Probably due to the blinding sun and the piercing heat I was not used to, the constellation of structures struck me as too big, too bright, too well-done, too congruent to my anticipation of a Hindu temple, too much of what it was supposed to be, almost caricatural, surreal.
“It looks like a theme park,” someone articulated my first impression succinctly.
But it must be rather old, must it? This was India, and a major, hugely popular religious site like that must be authentic, historic and old, must it? So I thought, until I was told that Akshardham was not only 10 years old but also its operation was very much fashioned after, indeed, a theme park, that Akshardham was constructed with intensive and extensive participation of volunteers and artisans and its management went to Disneyland for references.
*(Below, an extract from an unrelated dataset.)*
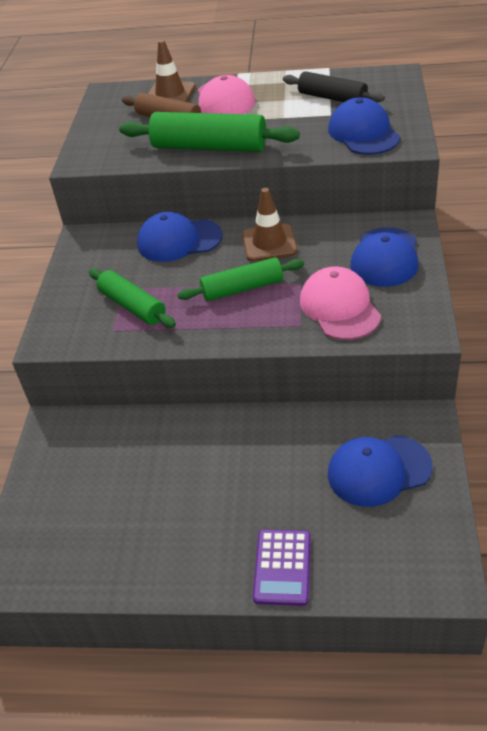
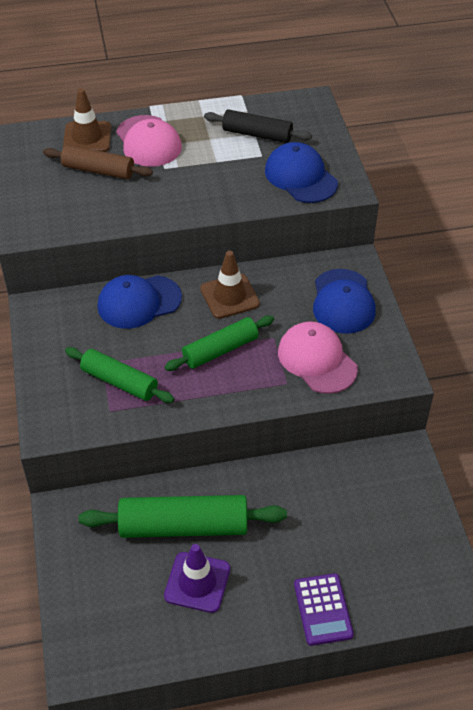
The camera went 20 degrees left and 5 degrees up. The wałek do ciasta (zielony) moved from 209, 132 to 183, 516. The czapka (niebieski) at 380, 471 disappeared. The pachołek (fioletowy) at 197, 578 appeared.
I realized I was fooled by my ignorance over India and my stereotypes over traditions.
Accompanied by this entanglement between religion and entertainment, between something presumably old and something presumably modern, I continued the tour through the complex. I admired all the incredible craftsmanship rarely dedicated to any contemporary architecture but Akshardham. I followed the archaic-looking wall murals narrating the life of a teenage boy Swaminarayan whose seven-year pilgrimage started everything. I took a boat taking us on a temporal journey through an enclosed space displaying epochal moments in, with mise-en-scène heavily inflected by the Indian way of looking at, the development of the world. And finally, I sat in front of a giant screen viewing a filmic rendition of the Swaminarayan story with real actors and special effects.
The birth of a religion in IMAX format. A temple in the form of a theme park. A tradition available in the 21st century.
What is tradition, after all? Akshardham may be offering answers to many of its believers, but to me it is precisely the place to ask questions. What is tradition? How is tradition constructed, maintained and circulated? Why? What interests does it serve? Whose interests? …
(The photo on the top is the only one we took at Akshardham, which does not allow visitors to bring any camera or mobile phones into the complex and compensates this restriction with special stalls selling photo-taking services.)